Saved entries:
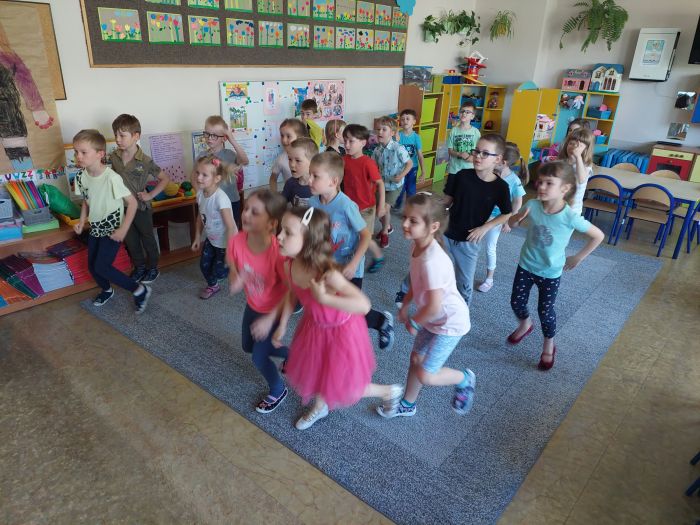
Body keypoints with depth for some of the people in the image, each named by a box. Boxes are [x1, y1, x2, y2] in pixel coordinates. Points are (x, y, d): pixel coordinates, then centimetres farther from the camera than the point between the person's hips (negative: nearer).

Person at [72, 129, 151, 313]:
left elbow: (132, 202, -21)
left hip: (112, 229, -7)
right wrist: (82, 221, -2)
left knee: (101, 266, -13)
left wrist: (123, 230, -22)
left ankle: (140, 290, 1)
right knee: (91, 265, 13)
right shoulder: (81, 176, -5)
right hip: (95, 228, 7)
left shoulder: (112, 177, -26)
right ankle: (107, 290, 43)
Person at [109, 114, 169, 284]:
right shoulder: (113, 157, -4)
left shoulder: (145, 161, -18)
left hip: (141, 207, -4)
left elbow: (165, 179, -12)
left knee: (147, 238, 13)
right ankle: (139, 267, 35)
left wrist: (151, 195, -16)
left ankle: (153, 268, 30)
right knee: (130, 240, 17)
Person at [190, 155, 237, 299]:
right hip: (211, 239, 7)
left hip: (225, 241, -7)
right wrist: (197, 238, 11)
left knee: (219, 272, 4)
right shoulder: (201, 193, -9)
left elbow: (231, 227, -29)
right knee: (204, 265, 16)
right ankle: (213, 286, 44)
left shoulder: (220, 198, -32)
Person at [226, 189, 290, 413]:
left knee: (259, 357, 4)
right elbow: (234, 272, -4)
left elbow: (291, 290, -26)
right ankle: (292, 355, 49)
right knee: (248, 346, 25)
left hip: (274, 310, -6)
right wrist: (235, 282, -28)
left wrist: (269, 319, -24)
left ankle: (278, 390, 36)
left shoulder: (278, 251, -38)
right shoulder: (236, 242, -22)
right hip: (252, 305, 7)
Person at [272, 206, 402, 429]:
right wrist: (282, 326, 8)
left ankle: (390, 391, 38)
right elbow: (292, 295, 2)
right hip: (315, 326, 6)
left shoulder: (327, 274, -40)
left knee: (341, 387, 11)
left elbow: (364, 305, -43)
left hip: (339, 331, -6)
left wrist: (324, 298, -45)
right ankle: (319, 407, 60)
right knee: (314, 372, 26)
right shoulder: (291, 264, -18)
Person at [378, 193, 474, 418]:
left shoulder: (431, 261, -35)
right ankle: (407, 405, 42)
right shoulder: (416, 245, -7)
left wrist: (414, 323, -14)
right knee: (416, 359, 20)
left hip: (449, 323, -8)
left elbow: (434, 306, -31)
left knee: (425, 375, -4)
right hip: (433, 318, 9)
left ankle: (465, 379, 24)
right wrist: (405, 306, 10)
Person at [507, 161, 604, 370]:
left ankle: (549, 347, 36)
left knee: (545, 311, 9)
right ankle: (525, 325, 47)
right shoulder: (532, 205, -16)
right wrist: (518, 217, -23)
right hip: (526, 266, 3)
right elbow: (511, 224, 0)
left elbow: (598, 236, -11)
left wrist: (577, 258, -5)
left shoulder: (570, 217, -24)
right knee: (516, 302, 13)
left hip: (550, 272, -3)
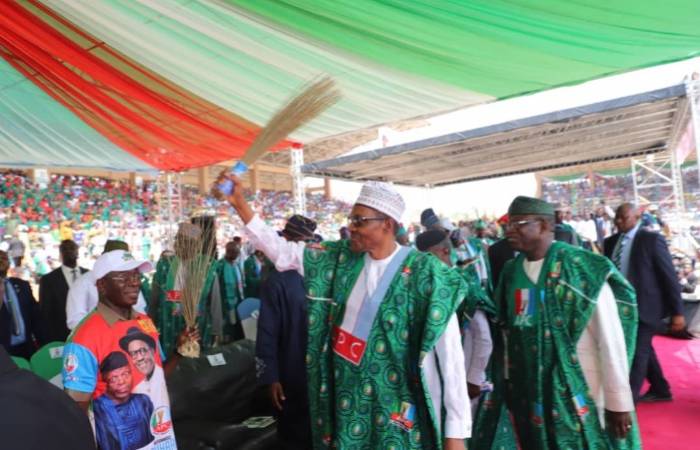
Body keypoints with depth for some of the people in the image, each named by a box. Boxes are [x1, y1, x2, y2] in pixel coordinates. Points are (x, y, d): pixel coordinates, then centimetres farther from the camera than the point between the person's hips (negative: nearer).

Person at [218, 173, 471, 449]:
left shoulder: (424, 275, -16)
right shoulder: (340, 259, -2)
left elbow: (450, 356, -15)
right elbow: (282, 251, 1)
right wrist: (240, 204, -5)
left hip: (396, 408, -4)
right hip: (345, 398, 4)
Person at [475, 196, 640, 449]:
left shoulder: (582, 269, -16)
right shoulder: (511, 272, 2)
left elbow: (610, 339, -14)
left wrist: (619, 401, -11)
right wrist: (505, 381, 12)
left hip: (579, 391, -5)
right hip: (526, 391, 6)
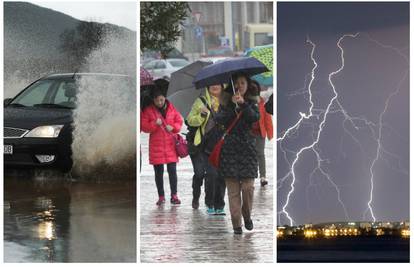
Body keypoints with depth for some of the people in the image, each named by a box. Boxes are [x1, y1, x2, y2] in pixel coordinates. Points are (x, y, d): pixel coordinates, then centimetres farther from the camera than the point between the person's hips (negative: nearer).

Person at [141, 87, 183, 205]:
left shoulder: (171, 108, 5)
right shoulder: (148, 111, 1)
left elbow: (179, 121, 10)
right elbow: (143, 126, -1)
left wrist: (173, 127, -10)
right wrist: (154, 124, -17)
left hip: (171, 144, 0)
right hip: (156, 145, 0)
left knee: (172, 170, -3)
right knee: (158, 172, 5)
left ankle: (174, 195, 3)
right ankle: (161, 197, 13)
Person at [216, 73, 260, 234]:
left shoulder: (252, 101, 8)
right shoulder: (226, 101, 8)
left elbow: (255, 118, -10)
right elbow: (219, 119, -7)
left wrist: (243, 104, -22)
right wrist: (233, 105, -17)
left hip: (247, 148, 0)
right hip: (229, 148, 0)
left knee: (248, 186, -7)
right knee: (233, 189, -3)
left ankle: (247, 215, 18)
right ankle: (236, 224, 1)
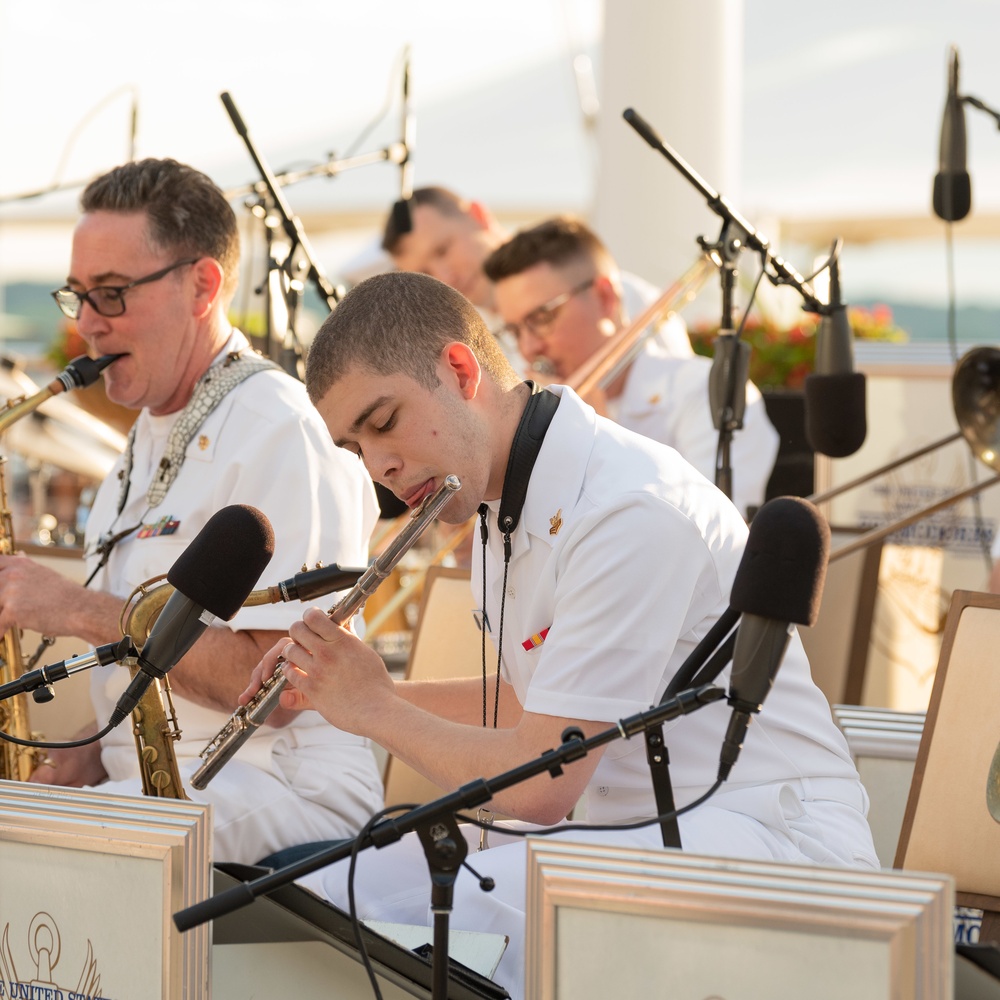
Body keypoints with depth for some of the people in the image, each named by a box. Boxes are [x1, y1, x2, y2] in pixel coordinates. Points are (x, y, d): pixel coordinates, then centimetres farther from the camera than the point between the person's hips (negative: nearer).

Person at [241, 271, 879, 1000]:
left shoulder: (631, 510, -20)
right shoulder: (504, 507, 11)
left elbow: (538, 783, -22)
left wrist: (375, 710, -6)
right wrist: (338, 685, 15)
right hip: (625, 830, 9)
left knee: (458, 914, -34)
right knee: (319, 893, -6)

==

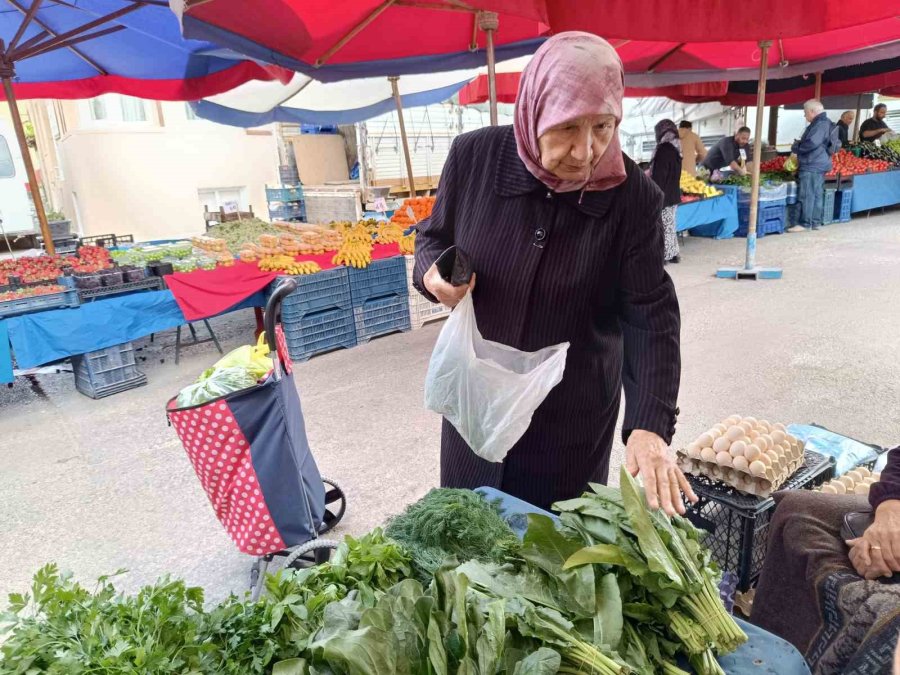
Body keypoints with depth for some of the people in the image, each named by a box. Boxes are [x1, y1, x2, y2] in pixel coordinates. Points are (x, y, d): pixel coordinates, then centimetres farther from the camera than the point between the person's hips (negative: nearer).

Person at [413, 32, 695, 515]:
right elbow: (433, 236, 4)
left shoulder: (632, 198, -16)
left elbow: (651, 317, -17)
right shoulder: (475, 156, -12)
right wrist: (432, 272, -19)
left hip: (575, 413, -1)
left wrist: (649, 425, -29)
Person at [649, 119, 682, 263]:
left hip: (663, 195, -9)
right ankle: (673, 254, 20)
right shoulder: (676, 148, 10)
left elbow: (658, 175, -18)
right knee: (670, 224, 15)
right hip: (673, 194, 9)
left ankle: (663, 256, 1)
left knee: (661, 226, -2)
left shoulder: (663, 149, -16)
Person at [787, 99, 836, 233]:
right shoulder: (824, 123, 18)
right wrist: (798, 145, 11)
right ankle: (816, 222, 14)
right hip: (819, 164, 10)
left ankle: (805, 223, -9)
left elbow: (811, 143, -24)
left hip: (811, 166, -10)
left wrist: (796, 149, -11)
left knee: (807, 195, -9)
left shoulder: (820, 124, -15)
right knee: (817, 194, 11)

■ EXERCISE DETAILS
From the entries above, return exactly the line containing "left wrist: (375, 710, -6)", the line containing "right knee: (319, 893, -6)", and all lines between, and nothing else.

■ RESPONSE TO THIS EXERCISE
left wrist: (375, 710, -6)
right wrist: (338, 685, 15)
right hip: (625, 830, 9)
left knee: (458, 914, -34)
right knee: (319, 893, -6)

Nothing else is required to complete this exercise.